Never mind that my parents themselves were fish out of water. They settled in Montreal in the sixties, and although they hung out with what I now perceive to be a fairly swinging crowd, they never quite fit in. They always seemed to be scrambling to keep up appearances, without questioning what lay beneath. Despite being an immigrant himself, my father looked down on other people new to this country, unless they came from a similar background (i.e. highly educated, of Northern European descent). My mother was socially ambitious, and would come home from dinner parties and tell me who was there, and where they came from. They kept a copy of Peter C. Newman’s The Canadian Establishment on the bookshelf, and were, I’m afraid, terrible snobs, as only people uncertain of their own place in the world can be.

 

As such, as their first and only child for a number of years, I was sent to private school. A French private school, where I was one of the very few English kids. Furthermore, as I was painfully shy, I was also sent to a children’s theatre school, where I was virtually the only non Jewish kid. Now I was the fish out of water. Interestingly, while the French kids bullied me terribly, the Jewish kids were embracing. I grew up wishing I was a child of Israel instead of a nerdy Anglo bookworm.

 

 

And now for a moment of irony: flash forward to a fundraising event held a number of years ago for a Toronto hospital, heavily supported by the Jewish community. It was modeled on Dancing with the Stars, and I was a judge, alongside several prominent celebrities I will not identify.
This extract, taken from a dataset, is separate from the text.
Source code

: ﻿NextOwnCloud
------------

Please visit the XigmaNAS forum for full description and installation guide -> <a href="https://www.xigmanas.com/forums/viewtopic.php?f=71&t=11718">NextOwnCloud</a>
One of them, a comedian who has since been disgraced for reasons other than this, was incredibly harsh, although he thought he was being funny. The crowd booed him, and then they booed me when I tried to set things right. Without thinking, I (laughingly) said “what’s wrong with you people?” I just meant you people, but at a largely Jewish event, spoken by a non-Jewish person, it of course sounded wrong. It was wrong. It was a horrible horrible evening, and I will never forget it.

 

 

This is all to say that it isn’t always easy knowing what to do, or to say, in a diverse society, and we are often misunderstood. I am not defending Don Cherry. It was time for him to move on, if only because he can’t – or won’t – keep up with the country we are fast becoming. As for me, the Anglo, Jewish-wannabe child of an immigrant and a 10th generation Canadian growing up in Quebec, I’ve never been certain just who “you people” are, but I’m hoping they turn out to be us.